### EXERCISE OBJECTIVE:
Your copy must hold every line of the records word for word. It must hold no pictures.

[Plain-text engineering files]
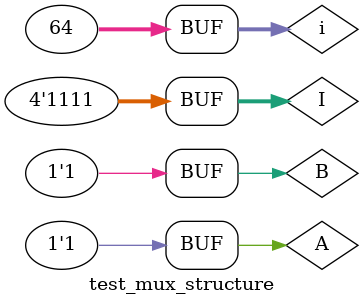
<source format=v>
`timescale 1ns / 1ps


module test_mux_structure;

	// Inputs
	reg [3:0] I;
	reg A;
	reg B;

	// Outputs
	wire Y;

	integer i;

	// Instantiate the Unit Under Test (UUT)
	mux_4_to_1_dataflow uut (
		.I(I),
		.A(A),
		.B(B),
		.Y(Y)
	);

	initial begin
		for (i = 0; i < 64; i = i + 1) begin
			I[0] = i & 1;
			I[1] = (i >> 1) & 1;
			I[2] = (i >> 2) & 1;
			I[3] = (i >> 3) & 1;
			B = (i >> 4) & 1;
			A = (i >> 5) & 1;
			#10;
      end

	end

endmodule

</source>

### WRITTEN REPLY:
<source format=v>
`timescale 1ns / 1ps


module test_mux_structure;

	// Inputs
	reg [3:0] I;
	reg A;
	reg B;

	// Outputs
	wire Y;

	integer i;

	// Instantiate the Unit Under Test (UUT)
	mux_4_to_1_dataflow uut (
		.I(I),
		.A(A),
		.B(B),
		.Y(Y)
	);

	initial begin
		for (i = 0; i < 64; i = i + 1) begin
			I[0] = i & 1;
			I[1] = (i >> 1) & 1;
			I[2] = (i >> 2) & 1;
			I[3] = (i >> 3) & 1;
			B = (i >> 4) & 1;
			A = (i >> 5) & 1;
			#10;
      end

	end

endmodule

</source>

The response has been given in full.